Currently, there is still a need to increase cross-collaboration across universities, associations, industrial sectors, etc. to maximise the visibility of state-of-the-art developments and increase knowledge transfer, technical skills, data sharing, and traceability. A holistic vision based on engineering, business & economics, and plant science is needed to create a solid long-term foundation for a sustainable future in the sector. But how can the current agritech ecosystem help accelerate this journey? And what would be the role of humans and robots in an autonomous future of farming?
Warwick AgriTech is following this holistic view. This joint entity combines two departments in the University of Warwick: Warwick Manufacturing Group (WMG) and the School of Life Science (SLS) with a main vision “To drive the planet towards a sustainable, healthy and secure global food system and contribute to planet stability by advancing Agri-Technologies for industry”. With a clear value proposition of transferring capabilities, technology, and knowledge acquired in other industries such as manufacturing, aerospace, etc. to the agricultural sector. Warwick Agritech seeks to add value and thus build a sustainable ecosystem for People, Planet, and Profit.

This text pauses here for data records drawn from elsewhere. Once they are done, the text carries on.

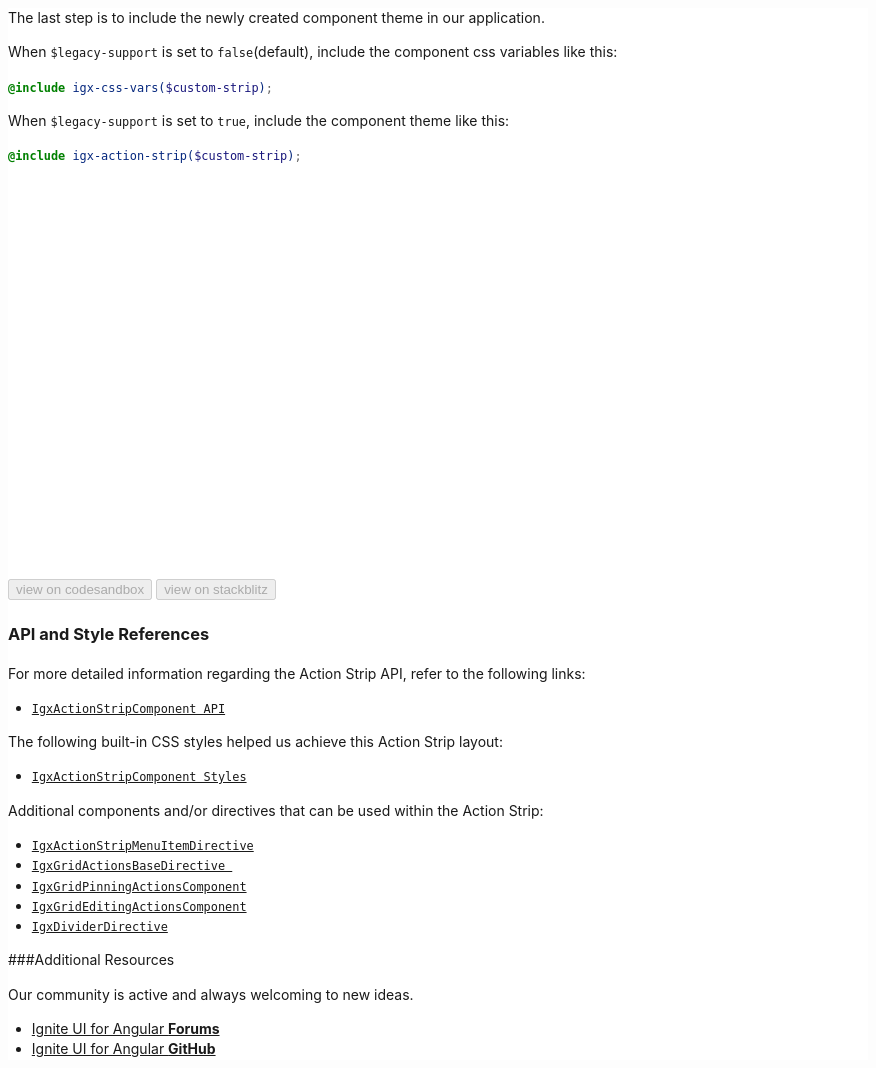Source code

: The last step is to include the newly created component theme in our application.

When `$legacy-support` is set to `false`(default), include the component css variables like this:
```scss
@include igx-css-vars($custom-strip);
```

When `$legacy-support` is set to `true`, include the component theme like this:
```scss
@include igx-action-strip($custom-strip);
```

<div class="sample-container loading" style="height: 400px;">
    <iframe id="action-strip-styling-sample" frameborder="0" seamless width="100%" height="100%" src="{environment:demosBaseUrl}/menus/action-strip-styling" onload="onSampleIframeContentLoaded(this);"></iframe>
</div>
<div>
<button data-localize="codesandbox" disabled class="codesandbox-btn" data-iframe-id="action-strip-styling-sample" data-demos-base-url="{environment:demosBaseUrl}">view on codesandbox</button>
<button data-localize="stackblitz" disabled class="stackblitz-btn" data-iframe-id="action-strip-styling-sample" data-demos-base-url="{environment:demosBaseUrl}">view on stackblitz</button>
</div>


### API and Style References

For more detailed information regarding the Action Strip API, refer to the following links:
* [`IgxActionStripComponent API`]({environment:angularApiUrl}/classes/igxactionstripcomponent.html)

The following built-in CSS styles helped us achieve this Action Strip layout:

* [`IgxActionStripComponent Styles`]({environment:sassApiUrl}/index.html#function-igx-action-strip-theme)

Additional components and/or directives that can be used within the Action Strip:

* [`IgxActionStripMenuItemDirective`]({environment:angularApiUrl}/classes/igxmenuitemdirective.html)
* [`IgxGridActionsBaseDirective `]({environment:angularApiUrl}/classes/igxgridactionsbasedirective.html)
* [`IgxGridPinningActionsComponent`]({environment:angularApiUrl}/classes/igxpinningactionscomponent.html)
* [`IgxGridEditingActionsComponent`]({environment:angularApiUrl}/classes/igxeditingactionscomponent.html)
* [`IgxDividerDirective`]({environment:angularApiUrl}/classes/igxdividerdirective.html)


<div class="divider"></div>

###Additional Resources

<div class="divider--half"></div>
Our community is active and always welcoming to new ideas.

* [Ignite UI for Angular **Forums**](https://www.infragistics.com/community/forums/f/ignite-ui-for-angular)
* [Ignite UI for Angular **GitHub**](https://github.com/IgniteUI/igniteui-angular)
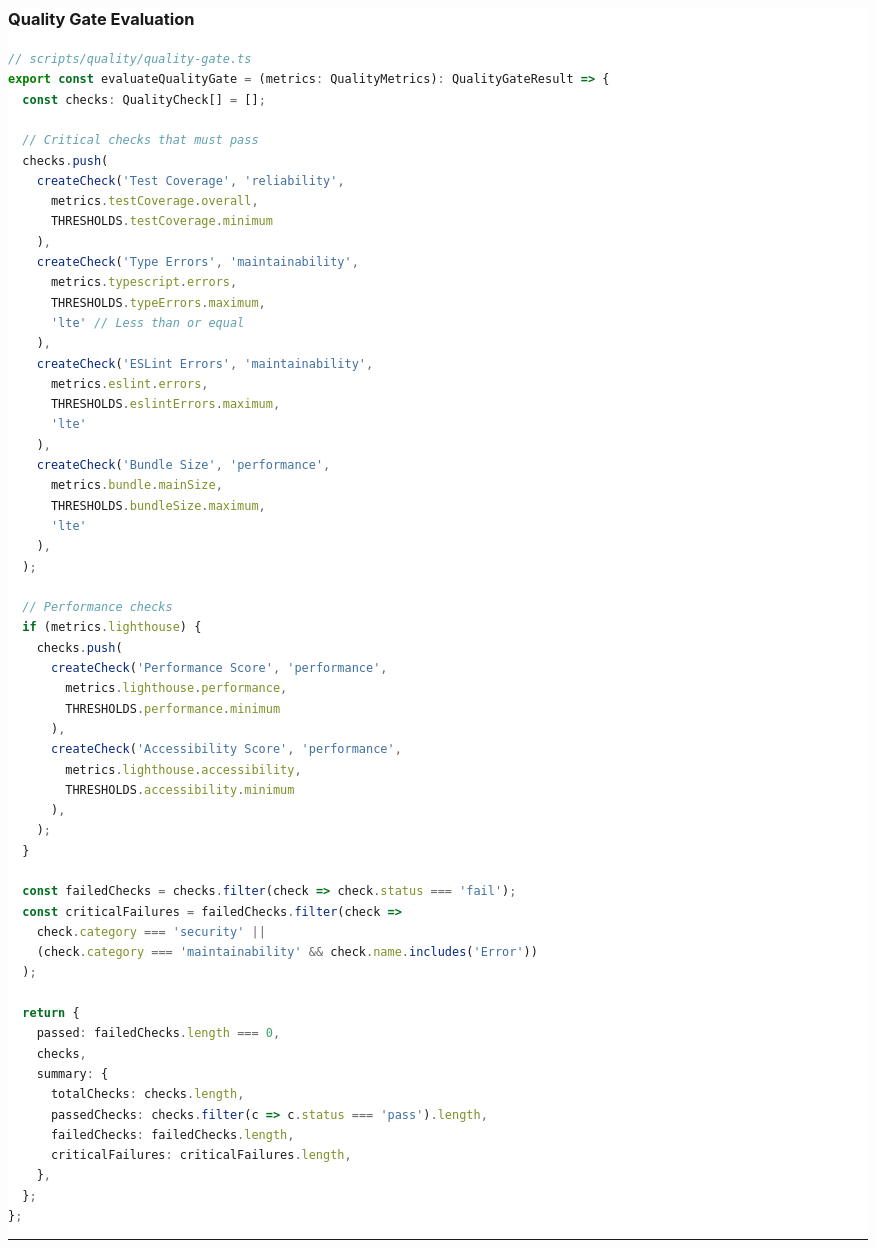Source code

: ### Quality Gate Evaluation

```typescript
// scripts/quality/quality-gate.ts
export const evaluateQualityGate = (metrics: QualityMetrics): QualityGateResult => {
  const checks: QualityCheck[] = [];
  
  // Critical checks that must pass
  checks.push(
    createCheck('Test Coverage', 'reliability', 
      metrics.testCoverage.overall, 
      THRESHOLDS.testCoverage.minimum
    ),
    createCheck('Type Errors', 'maintainability',
      metrics.typescript.errors,
      THRESHOLDS.typeErrors.maximum,
      'lte' // Less than or equal
    ),
    createCheck('ESLint Errors', 'maintainability',
      metrics.eslint.errors,
      THRESHOLDS.eslintErrors.maximum,
      'lte'
    ),
    createCheck('Bundle Size', 'performance',
      metrics.bundle.mainSize,
      THRESHOLDS.bundleSize.maximum,
      'lte'
    ),
  );
  
  // Performance checks
  if (metrics.lighthouse) {
    checks.push(
      createCheck('Performance Score', 'performance',
        metrics.lighthouse.performance,
        THRESHOLDS.performance.minimum
      ),
      createCheck('Accessibility Score', 'performance',
        metrics.lighthouse.accessibility,
        THRESHOLDS.accessibility.minimum
      ),
    );
  }
  
  const failedChecks = checks.filter(check => check.status === 'fail');
  const criticalFailures = failedChecks.filter(check => 
    check.category === 'security' || 
    (check.category === 'maintainability' && check.name.includes('Error'))
  );
  
  return {
    passed: failedChecks.length === 0,
    checks,
    summary: {
      totalChecks: checks.length,
      passedChecks: checks.filter(c => c.status === 'pass').length,
      failedChecks: failedChecks.length,
      criticalFailures: criticalFailures.length,
    },
  };
};
```

---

A strong ecosystem should involve Industry, Academia, and Government to support de-risk investment and innovation of businesses and help them cross the valley of death at its different stages from fundamental research to technology deployment. A key factor is contributing to translating research from agricultural needs into commercial benefits or advantages where the substantial benefits will come from a collaborative partnership based on trust, evidence, and transparency.
Through four main research programs: Greenhouse of the Future, Agriculture as Living Factory, Post Chemical Era and One Seed Health Warwick Agritech aims to drive future changes in agriculture by integrating capabilities such as robotics, artificial Intelligence, automation, agronomy, plant genetics, entomology, crop protection, etc. The future of farming seems to be promising, however, despite the important technological progress made by universities, companies, government, etc. there is still a long way to go to continue contributing to the mass adoption of the technology and the integration of the new human roles in the future of agriculture.
Approximately 900M of people (~27% of the global workforce) work in agriculture, where the majority of the workforce belongs to more vulnerable or poor countries with less access to technologies (EU <4%). Although the technology is advancing at a strong pace, the level of opportunities in non-developed countries is not progressing at the same speed. It is necessary to carry out a critical analysis to understand the role of human beings in the future of agriculture and what the level of labour adaptability will be in this new agricultural evolution.
Technology such as automation and AI should ultimately collaborate to up-skill people’s capabilities and unlock larger-scale economic benefits along with increasing wellbeing and opportunities for humanity. Could the Fourth Agricultural Revolution be able to integrate humans and technology to maximise social, economic and sustainable benefits around the world in the next 5 to 7 years?